WHAT YOU SHOULD DO
Rewrite the rows from the start through the line containing "de passe 2024.", inclusive, replacing every "MyoungJoon" with "Myoung-Joon" and leaving everything else unchanged. Omit the pictures from your answer.

(Rows from a data source)
════

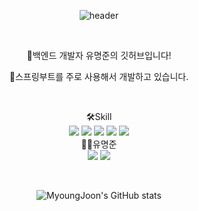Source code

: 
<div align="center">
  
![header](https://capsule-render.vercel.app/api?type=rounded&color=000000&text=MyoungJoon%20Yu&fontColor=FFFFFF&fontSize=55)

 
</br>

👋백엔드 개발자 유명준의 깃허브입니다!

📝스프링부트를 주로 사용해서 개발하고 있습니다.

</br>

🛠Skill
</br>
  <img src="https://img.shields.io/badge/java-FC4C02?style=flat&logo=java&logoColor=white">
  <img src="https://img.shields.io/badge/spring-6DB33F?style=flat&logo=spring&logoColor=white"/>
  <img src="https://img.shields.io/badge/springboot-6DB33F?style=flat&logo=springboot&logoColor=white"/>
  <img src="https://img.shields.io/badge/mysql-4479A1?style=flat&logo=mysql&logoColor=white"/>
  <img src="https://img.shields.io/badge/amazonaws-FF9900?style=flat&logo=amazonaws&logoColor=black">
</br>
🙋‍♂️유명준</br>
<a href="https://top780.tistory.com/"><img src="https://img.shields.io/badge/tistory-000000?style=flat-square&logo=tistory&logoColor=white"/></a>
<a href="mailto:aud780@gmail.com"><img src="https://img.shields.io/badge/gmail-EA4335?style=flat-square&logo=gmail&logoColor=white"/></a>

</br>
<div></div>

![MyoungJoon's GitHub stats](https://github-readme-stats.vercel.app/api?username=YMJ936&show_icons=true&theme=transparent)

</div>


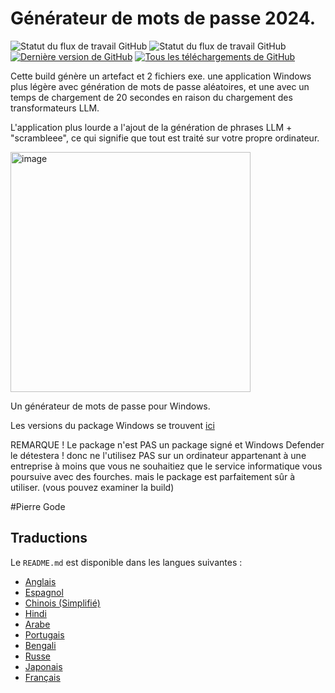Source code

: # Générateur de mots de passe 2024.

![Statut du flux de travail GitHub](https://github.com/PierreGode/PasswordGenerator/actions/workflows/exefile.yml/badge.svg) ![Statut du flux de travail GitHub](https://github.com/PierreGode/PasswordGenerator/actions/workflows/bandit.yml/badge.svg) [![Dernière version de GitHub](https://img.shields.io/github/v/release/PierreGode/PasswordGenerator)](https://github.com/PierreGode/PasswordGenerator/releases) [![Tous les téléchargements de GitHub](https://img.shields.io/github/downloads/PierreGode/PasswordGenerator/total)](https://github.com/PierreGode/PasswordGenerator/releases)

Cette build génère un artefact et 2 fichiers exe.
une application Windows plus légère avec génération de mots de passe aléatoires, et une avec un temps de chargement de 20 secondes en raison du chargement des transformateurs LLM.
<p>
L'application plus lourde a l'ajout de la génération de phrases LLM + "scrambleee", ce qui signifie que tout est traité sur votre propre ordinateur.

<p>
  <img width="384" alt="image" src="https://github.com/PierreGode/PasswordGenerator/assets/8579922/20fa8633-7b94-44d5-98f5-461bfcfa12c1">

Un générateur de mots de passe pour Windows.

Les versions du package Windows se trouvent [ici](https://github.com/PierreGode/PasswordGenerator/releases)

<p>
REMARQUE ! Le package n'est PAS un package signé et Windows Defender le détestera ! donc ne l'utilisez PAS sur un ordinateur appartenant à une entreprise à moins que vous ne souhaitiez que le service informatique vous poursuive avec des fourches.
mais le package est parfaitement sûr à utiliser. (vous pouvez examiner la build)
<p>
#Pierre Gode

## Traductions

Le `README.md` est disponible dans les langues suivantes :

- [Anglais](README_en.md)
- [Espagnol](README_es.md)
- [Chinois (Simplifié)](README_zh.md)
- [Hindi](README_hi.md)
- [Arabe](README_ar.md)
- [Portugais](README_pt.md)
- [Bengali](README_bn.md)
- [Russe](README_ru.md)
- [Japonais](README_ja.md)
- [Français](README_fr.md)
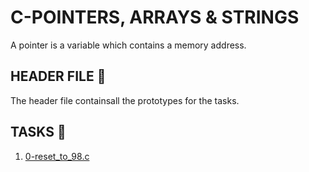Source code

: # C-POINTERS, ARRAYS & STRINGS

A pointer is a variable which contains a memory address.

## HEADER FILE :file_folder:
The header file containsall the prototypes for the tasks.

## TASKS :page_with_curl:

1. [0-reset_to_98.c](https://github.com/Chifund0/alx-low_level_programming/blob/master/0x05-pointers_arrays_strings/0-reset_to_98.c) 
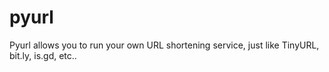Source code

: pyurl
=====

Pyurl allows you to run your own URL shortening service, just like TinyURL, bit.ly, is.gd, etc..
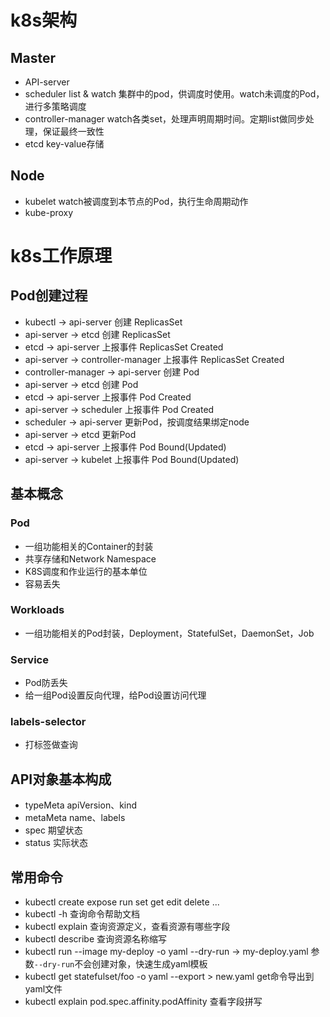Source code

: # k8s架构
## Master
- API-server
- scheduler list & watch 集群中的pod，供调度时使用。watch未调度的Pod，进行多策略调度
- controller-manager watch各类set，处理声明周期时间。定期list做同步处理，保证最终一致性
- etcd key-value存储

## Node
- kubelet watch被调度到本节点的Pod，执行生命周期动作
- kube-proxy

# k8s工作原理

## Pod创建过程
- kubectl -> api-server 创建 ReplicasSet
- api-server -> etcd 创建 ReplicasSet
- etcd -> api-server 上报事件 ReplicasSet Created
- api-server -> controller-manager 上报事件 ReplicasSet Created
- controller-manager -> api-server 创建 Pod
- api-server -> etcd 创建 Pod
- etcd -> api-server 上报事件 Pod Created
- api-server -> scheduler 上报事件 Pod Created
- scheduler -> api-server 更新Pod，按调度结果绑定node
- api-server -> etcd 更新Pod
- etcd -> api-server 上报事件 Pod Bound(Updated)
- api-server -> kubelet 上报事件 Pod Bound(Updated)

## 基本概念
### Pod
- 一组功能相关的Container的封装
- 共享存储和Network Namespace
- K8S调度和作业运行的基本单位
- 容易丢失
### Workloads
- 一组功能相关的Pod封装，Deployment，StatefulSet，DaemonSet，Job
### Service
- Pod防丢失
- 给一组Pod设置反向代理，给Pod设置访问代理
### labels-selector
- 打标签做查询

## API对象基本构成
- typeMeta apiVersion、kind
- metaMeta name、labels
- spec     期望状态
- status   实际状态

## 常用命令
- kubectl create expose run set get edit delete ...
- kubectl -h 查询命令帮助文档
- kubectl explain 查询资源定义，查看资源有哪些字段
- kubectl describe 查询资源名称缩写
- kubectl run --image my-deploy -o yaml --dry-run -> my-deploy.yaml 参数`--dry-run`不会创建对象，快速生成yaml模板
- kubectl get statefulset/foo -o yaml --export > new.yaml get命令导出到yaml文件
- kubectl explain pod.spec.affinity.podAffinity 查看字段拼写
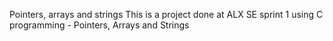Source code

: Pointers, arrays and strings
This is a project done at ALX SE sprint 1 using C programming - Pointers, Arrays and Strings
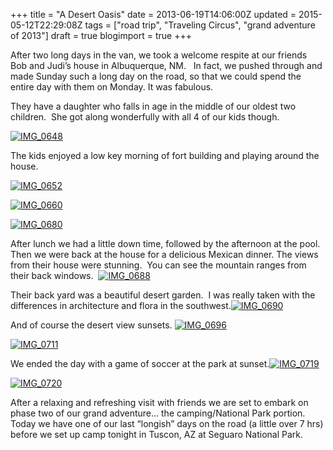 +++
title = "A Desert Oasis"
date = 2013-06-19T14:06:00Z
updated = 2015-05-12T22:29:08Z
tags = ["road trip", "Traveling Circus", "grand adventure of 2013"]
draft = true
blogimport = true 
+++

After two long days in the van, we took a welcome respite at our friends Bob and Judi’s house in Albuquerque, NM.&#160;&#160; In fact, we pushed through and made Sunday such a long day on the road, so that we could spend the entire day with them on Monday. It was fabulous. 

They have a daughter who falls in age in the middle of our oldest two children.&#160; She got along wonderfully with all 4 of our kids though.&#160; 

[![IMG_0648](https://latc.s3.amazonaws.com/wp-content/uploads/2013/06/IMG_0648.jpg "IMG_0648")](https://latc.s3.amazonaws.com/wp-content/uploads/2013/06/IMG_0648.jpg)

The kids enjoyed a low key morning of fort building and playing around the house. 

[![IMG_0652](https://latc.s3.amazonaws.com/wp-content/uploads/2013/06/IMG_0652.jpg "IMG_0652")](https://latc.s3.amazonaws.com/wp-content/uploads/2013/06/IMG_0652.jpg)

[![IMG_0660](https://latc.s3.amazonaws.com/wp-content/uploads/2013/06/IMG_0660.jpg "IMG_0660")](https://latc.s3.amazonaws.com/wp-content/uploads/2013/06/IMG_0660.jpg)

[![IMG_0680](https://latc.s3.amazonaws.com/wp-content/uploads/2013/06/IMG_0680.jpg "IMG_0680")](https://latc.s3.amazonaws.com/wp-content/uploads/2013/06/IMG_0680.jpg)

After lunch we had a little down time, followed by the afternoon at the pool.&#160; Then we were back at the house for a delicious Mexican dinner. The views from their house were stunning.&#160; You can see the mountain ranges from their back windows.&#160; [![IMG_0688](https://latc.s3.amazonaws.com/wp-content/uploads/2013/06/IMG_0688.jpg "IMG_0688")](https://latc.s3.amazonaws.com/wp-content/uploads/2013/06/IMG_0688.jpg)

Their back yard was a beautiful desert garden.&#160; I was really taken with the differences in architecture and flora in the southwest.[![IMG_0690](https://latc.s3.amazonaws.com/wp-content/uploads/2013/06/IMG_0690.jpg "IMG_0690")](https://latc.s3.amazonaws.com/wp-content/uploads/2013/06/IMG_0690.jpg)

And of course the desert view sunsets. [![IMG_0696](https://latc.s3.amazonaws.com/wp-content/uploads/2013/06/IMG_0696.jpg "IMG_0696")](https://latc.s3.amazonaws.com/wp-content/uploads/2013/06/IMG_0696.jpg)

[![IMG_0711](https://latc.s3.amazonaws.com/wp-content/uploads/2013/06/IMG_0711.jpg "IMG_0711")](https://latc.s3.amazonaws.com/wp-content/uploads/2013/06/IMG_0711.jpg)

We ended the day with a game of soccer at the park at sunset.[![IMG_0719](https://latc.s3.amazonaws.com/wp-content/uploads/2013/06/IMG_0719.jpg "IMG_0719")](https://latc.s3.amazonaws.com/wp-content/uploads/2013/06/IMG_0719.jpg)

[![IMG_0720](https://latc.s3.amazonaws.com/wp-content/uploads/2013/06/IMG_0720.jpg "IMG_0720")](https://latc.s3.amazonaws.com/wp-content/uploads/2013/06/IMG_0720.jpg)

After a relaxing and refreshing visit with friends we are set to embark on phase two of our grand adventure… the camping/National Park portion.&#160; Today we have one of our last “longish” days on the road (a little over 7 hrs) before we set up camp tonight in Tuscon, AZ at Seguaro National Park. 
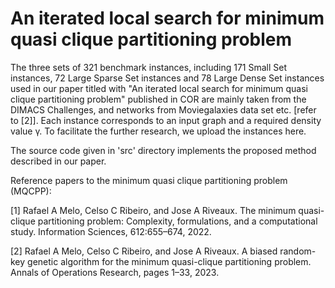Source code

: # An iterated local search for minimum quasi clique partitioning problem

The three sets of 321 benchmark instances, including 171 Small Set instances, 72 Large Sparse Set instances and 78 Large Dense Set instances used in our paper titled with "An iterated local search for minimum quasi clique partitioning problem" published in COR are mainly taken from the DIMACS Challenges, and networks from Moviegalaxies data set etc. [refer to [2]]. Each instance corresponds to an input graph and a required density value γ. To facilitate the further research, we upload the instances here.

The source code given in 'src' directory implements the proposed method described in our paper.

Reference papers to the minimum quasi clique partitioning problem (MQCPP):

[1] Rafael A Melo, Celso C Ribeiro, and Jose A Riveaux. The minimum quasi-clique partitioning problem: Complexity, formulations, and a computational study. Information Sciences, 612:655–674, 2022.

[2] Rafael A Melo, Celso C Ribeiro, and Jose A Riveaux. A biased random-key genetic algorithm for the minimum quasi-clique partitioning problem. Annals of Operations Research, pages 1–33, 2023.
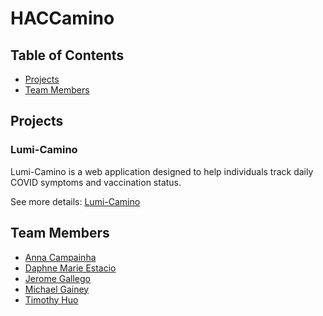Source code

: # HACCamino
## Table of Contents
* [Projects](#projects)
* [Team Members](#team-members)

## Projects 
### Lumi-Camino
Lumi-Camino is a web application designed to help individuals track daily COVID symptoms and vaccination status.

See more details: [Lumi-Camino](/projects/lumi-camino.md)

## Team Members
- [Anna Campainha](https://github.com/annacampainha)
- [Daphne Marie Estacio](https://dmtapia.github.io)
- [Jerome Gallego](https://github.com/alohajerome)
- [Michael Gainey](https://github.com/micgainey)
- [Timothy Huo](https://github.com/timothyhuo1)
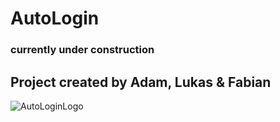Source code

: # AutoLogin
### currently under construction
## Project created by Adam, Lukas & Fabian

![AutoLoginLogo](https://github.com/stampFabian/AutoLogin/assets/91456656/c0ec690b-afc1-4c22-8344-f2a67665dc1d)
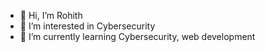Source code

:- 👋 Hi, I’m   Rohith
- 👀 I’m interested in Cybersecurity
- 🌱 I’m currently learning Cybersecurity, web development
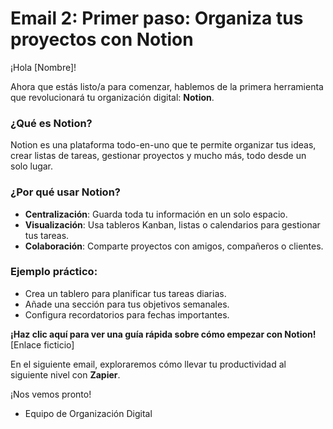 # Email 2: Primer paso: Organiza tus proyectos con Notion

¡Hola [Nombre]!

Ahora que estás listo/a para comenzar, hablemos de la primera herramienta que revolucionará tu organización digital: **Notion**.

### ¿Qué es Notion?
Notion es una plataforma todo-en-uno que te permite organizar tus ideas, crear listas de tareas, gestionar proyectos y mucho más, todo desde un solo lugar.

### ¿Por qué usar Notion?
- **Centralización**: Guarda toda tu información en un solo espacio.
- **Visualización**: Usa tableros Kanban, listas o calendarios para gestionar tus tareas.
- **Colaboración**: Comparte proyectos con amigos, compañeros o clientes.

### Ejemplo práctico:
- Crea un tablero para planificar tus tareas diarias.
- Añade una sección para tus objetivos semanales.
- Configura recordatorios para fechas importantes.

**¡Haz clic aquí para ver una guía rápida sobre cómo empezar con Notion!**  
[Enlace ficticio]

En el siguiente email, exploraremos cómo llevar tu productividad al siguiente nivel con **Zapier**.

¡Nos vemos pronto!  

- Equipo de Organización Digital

════

RESULT FOR THIS TASK
Source code

: 
<div align="center">
  
![header](https://capsule-render.vercel.app/api?type=rounded&color=000000&text=Myoung-Joon%20Yu&fontColor=FFFFFF&fontSize=55)

 
</br>

👋백엔드 개발자 유명준의 깃허브입니다!

📝스프링부트를 주로 사용해서 개발하고 있습니다.

</br>

🛠Skill
</br>
  <img src="https://img.shields.io/badge/java-FC4C02?style=flat&logo=java&logoColor=white">
  <img src="https://img.shields.io/badge/spring-6DB33F?style=flat&logo=spring&logoColor=white"/>
  <img src="https://img.shields.io/badge/springboot-6DB33F?style=flat&logo=springboot&logoColor=white"/>
  <img src="https://img.shields.io/badge/mysql-4479A1?style=flat&logo=mysql&logoColor=white"/>
  <img src="https://img.shields.io/badge/amazonaws-FF9900?style=flat&logo=amazonaws&logoColor=black">
</br>
🙋‍♂️유명준</br>
<a href="https://top780.tistory.com/"><img src="https://img.shields.io/badge/tistory-000000?style=flat-square&logo=tistory&logoColor=white"/></a>
<a href="mailto:aud780@gmail.com"><img src="https://img.shields.io/badge/gmail-EA4335?style=flat-square&logo=gmail&logoColor=white"/></a>

</br>
<div></div>

![Myoung-Joon's GitHub stats](https://github-readme-stats.vercel.app/api?username=YMJ936&show_icons=true&theme=transparent)

</div>


Source code

: # Générateur de mots de passe 2024.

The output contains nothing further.